Around 900 adult civilians have been killed in drone attacks in Pakistan, along with an estimated 330 children, in operations that Amnesty International has said often targeted unarmed victims and could amount to war crimes.

Earlier this year, a US Department of Defence study found that the pilots of drones developed stress disorders as much as those in combat do - suffering mental health problems including post-traumatic stress, depression and anxiety.

It has been suggested that this is the reason drone operators refer to their kills as "bug splats" - in order to maintain their emotional distance from their targets. Some of the software used by the US government to assess the number of casualties is referred to in government circles as Bug Splat.

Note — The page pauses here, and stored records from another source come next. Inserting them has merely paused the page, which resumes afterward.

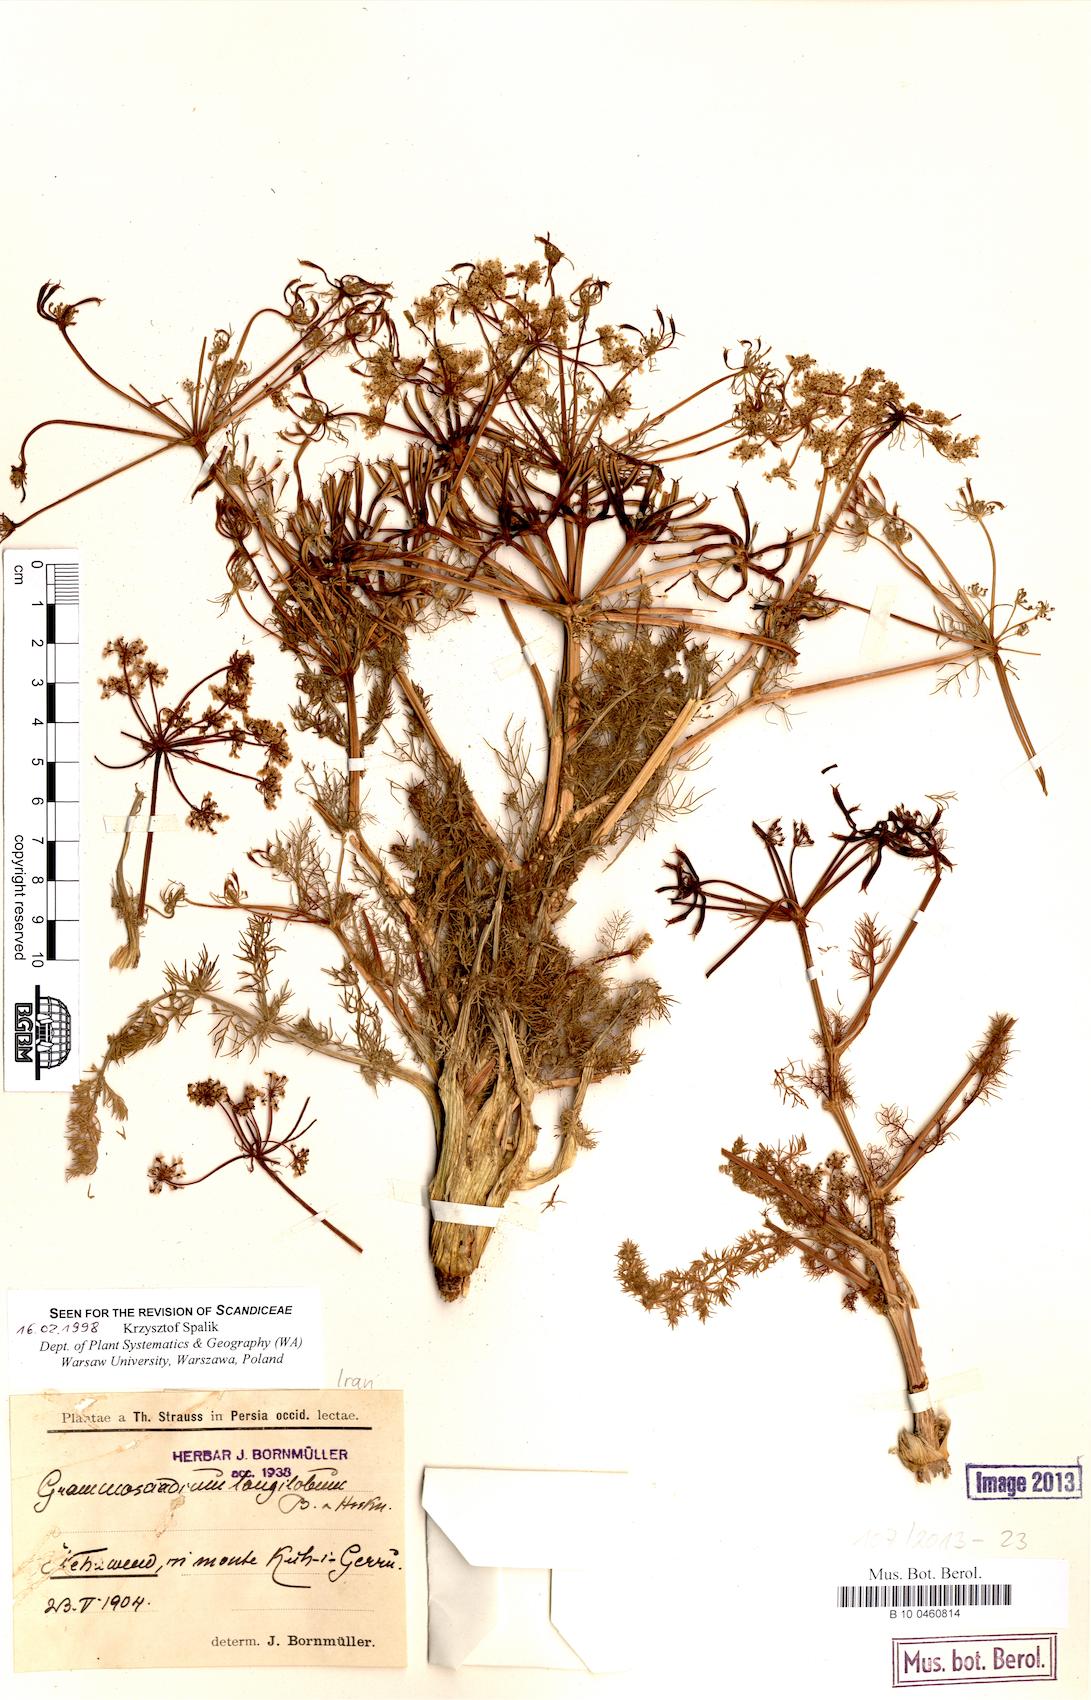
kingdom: Plantae
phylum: Tracheophyta
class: Magnoliopsida
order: Apiales
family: Apiaceae
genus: Grammosciadium
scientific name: Grammosciadium scabridum
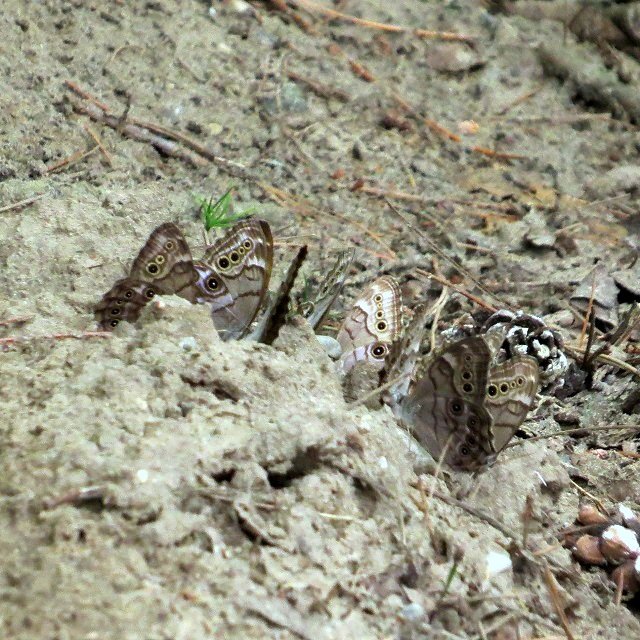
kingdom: Animalia
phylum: Arthropoda
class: Insecta
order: Lepidoptera
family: Nymphalidae
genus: Lethe
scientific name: Lethe anthedon
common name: Northern Pearly-Eye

One campaign group has set out to address this by using a poster on the ground in a drone targeted region of Pakistan.

The 90 by 60 feet vinyl image shows the face of a child whose parents were killed in one such attack.

The picture is laid out in a field in the Khyber Pakhtunkhwa region.

Speaking to The Independent a representative of the #NotABugSplat group said the aim of the project was to "humanise" drone attacks, and was inspired "after learning the fact that drone operators refer to kills as ‘bug splats'."

The aim of the poster is to challenge the insensitivity to drone strike victims as well as raising awareness of civilian casualties: "The piece was laid out in KPK province about 2 weeks ago into the field by village locals."

"It was left there until people decided to use the fabric for roofing and other useful purposes."

"The art was always meant to be utilized and not discarded after it was photographed. And of course, we dream of seeing peace in this beautiful region."

According to the group's website: "The group of artists traveled inside KPK province and, with the assistance of highly enthusiastic locals, unrolled the poster amongst mud huts and farms."

"It is their hope that this will create empathy and introspection amongst drone operators, and will create dialogue amongst policy makers, eventually leading to decisions that will save innocent lives."

"Now, when viewed by a drone camera, what an operator sees on his screen is not an anonymous dot on the landscape, but an innocent child victim’s face."